The Syrian Heritage Archive Project is part of the Syrian Heritage Initiative, which was also established in 2013 as an umbrella title for a number of distinct but related projects with a common purpose to ‘utilise Syrian experience and expertise in the museum to promote and document Syrian heritage in Syria’. The initiative was instigated and is led by the museum’s director, Professor Dr Stefan Weber, in close cooperation with the German Archaeological institute and was highly commended in the International category at the Museums + Heritage Awards last year for its Museum as Mediator of Shared Heritage project in 2017.
“Our vision is to create a collective awareness of cultural heritage – a heritage that unites us through history,” said Weber. “With the museum, we want to involve a new audience in the ongoing discussions on cultural heritage in conflict and social responsibility. The participants name their own inheritance and are actively involved at all levels. The projects have a strong participatory character. Multaka allows cultural participation as democratisation of a cultural institution and a re-appropriation of heritage in the new host country.”
The Syrian Heritage Archive Project says that people’s reports, photos, plans and maps are a valuable basis for the reconstruction of monuments and sites destroyed by war.

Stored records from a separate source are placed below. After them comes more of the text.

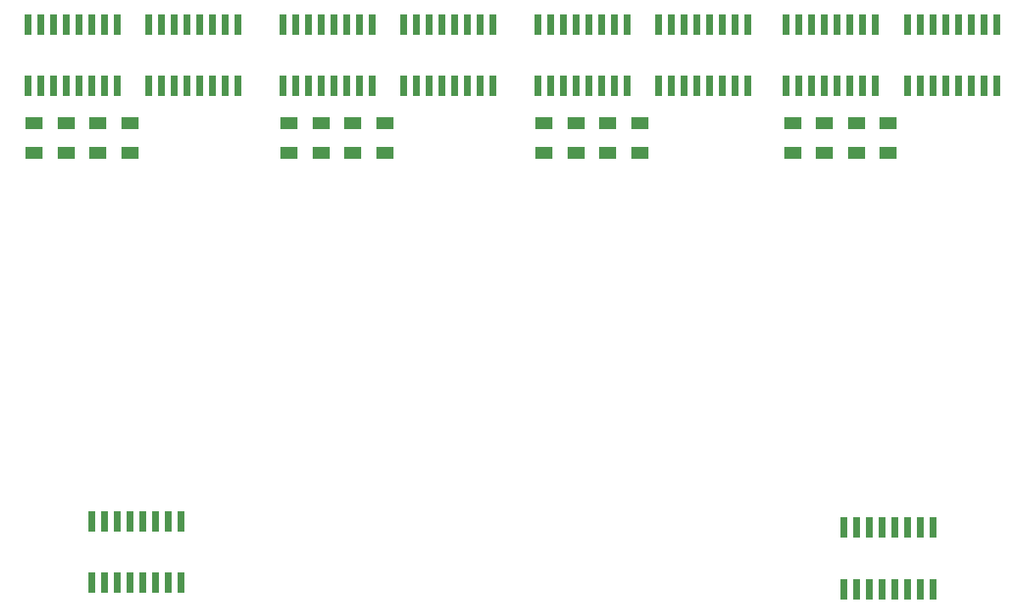
<source format=gbr>
G04 EAGLE Gerber RS-274X export*
G75*
%MOMM*%
%FSLAX34Y34*%
%LPD*%
%INSolderpaste Bottom*%
%IPPOS*%
%AMOC8*
5,1,8,0,0,1.08239X$1,22.5*%
G01*
%ADD10R,0.660400X2.032000*%
%ADD11R,1.815300X1.164600*%


D10*
X920750Y159766D03*
X920750Y221234D03*
X908050Y159766D03*
X895350Y159766D03*
X908050Y221234D03*
X895350Y221234D03*
X882650Y159766D03*
X882650Y221234D03*
X869950Y159766D03*
X869950Y221234D03*
X857250Y159766D03*
X844550Y159766D03*
X857250Y221234D03*
X844550Y221234D03*
X831850Y159766D03*
X831850Y221234D03*
D11*
X876300Y594846D03*
X876300Y624354D03*
X844550Y594846D03*
X844550Y624354D03*
X812800Y594846D03*
X812800Y624354D03*
X781050Y594846D03*
X781050Y624354D03*
X628650Y594846D03*
X628650Y624354D03*
X596900Y594846D03*
X596900Y624354D03*
X565150Y594846D03*
X565150Y624354D03*
X533400Y594846D03*
X533400Y624354D03*
X374650Y594846D03*
X374650Y624354D03*
X342900Y594846D03*
X342900Y624354D03*
X311150Y594846D03*
X311150Y624354D03*
X279400Y594846D03*
X279400Y624354D03*
D10*
X984250Y661416D03*
X984250Y722884D03*
X971550Y661416D03*
X958850Y661416D03*
X971550Y722884D03*
X958850Y722884D03*
X946150Y661416D03*
X946150Y722884D03*
X933450Y661416D03*
X933450Y722884D03*
X920750Y661416D03*
X908050Y661416D03*
X920750Y722884D03*
X908050Y722884D03*
X895350Y661416D03*
X895350Y722884D03*
X863600Y661416D03*
X863600Y722884D03*
X850900Y661416D03*
X838200Y661416D03*
X850900Y722884D03*
X838200Y722884D03*
X825500Y661416D03*
X825500Y722884D03*
X812800Y661416D03*
X812800Y722884D03*
X800100Y661416D03*
X787400Y661416D03*
X800100Y722884D03*
X787400Y722884D03*
X774700Y661416D03*
X774700Y722884D03*
X736600Y661416D03*
X736600Y722884D03*
X723900Y661416D03*
X711200Y661416D03*
X723900Y722884D03*
X711200Y722884D03*
X698500Y661416D03*
X698500Y722884D03*
X685800Y661416D03*
X685800Y722884D03*
X673100Y661416D03*
X660400Y661416D03*
X673100Y722884D03*
X660400Y722884D03*
X647700Y661416D03*
X647700Y722884D03*
X615950Y661416D03*
X615950Y722884D03*
X603250Y661416D03*
X590550Y661416D03*
X603250Y722884D03*
X590550Y722884D03*
X577850Y661416D03*
X577850Y722884D03*
X565150Y661416D03*
X565150Y722884D03*
X552450Y661416D03*
X539750Y661416D03*
X552450Y722884D03*
X539750Y722884D03*
X527050Y661416D03*
X527050Y722884D03*
X482600Y661416D03*
X482600Y722884D03*
X469900Y661416D03*
X457200Y661416D03*
X469900Y722884D03*
X457200Y722884D03*
X444500Y661416D03*
X444500Y722884D03*
X431800Y661416D03*
X431800Y722884D03*
X419100Y661416D03*
X406400Y661416D03*
X419100Y722884D03*
X406400Y722884D03*
X393700Y661416D03*
X393700Y722884D03*
X361950Y661416D03*
X361950Y722884D03*
X349250Y661416D03*
X336550Y661416D03*
X349250Y722884D03*
X336550Y722884D03*
X323850Y661416D03*
X323850Y722884D03*
X311150Y661416D03*
X311150Y722884D03*
X298450Y661416D03*
X285750Y661416D03*
X298450Y722884D03*
X285750Y722884D03*
X273050Y661416D03*
X273050Y722884D03*
X228600Y661416D03*
X228600Y722884D03*
X215900Y661416D03*
X203200Y661416D03*
X215900Y722884D03*
X203200Y722884D03*
X190500Y661416D03*
X190500Y722884D03*
X177800Y661416D03*
X177800Y722884D03*
X165100Y661416D03*
X152400Y661416D03*
X165100Y722884D03*
X152400Y722884D03*
X139700Y661416D03*
X139700Y722884D03*
X107950Y661416D03*
X107950Y722884D03*
X95250Y661416D03*
X82550Y661416D03*
X95250Y722884D03*
X82550Y722884D03*
X69850Y661416D03*
X69850Y722884D03*
X57150Y661416D03*
X57150Y722884D03*
X44450Y661416D03*
X31750Y661416D03*
X44450Y722884D03*
X31750Y722884D03*
X19050Y661416D03*
X19050Y722884D03*
D11*
X120650Y594846D03*
X120650Y624354D03*
X88900Y594846D03*
X88900Y624354D03*
X57150Y594846D03*
X57150Y624354D03*
X25400Y594846D03*
X25400Y624354D03*
D10*
X82550Y227584D03*
X82550Y166116D03*
X95250Y227584D03*
X107950Y227584D03*
X95250Y166116D03*
X107950Y166116D03*
X120650Y227584D03*
X120650Y166116D03*
X133350Y227584D03*
X133350Y166116D03*
X146050Y227584D03*
X158750Y227584D03*
X146050Y166116D03*
X158750Y166116D03*
X171450Y227584D03*
X171450Y166116D03*
M02*

</source>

Since 2013, the project has been collecting these as evidence and has created the most comprehensive digital archive on Syria outside of the country and through the exhibition are now being presented to the public for the first time.
The Syrian Heritage Initiative strands
The Syrian Heritage Archive Project: a platform for documenting and digitising Syrian cultural heritage that has been under threat since the outbreak of the civil war in 2011
Multaka: Museum as Meeting Point where 23 Syrian and Iraqi refugees became museum guides in four Berlin museums (The Bode Museum, German Historical Museum, Near East Museum & Museum of Islamic Art in Pergamon Museum).
Interactive Heritage Map of Syria that collects oral traditions and memories from Syria and about Syria.
Aleppo Initiative:
Focusing on the assessment of war destruction in Aleppo with a training programme for Aleppine heritage specialists on documentation and the creation of the first comprehensive catalogue of monuments of Aleppo.
Crossroads Aleppo: creating a comprehensive, multidisciplinary catalogue of important architectural monuments of the World Heritage Site ’Old City of Aleppo’, presented in both English and Arabic.
Built Heritage Documentation: documents important monuments with their damage and destruction.
The museum says the Syrian Heritage Initiative and its strands have been the result of a significant shift in its outlook, which has moved ‘beyond the concept of the museum as a collector of antiquities, towards a meeting point of networked cultural heritage and a provocateur of dialogue’.
The Syrian Heritage Archive Project is supported by the Cultural Preservation Programme of the German Federal Foreign Office and the Gerda Henkel Foundation and the exhibition is easily accessible in German, English and Arabic.
Cultural Landscape of Syria – Preservation and Archiving in Times of War opens on Thursday and runs until 26 May 2019.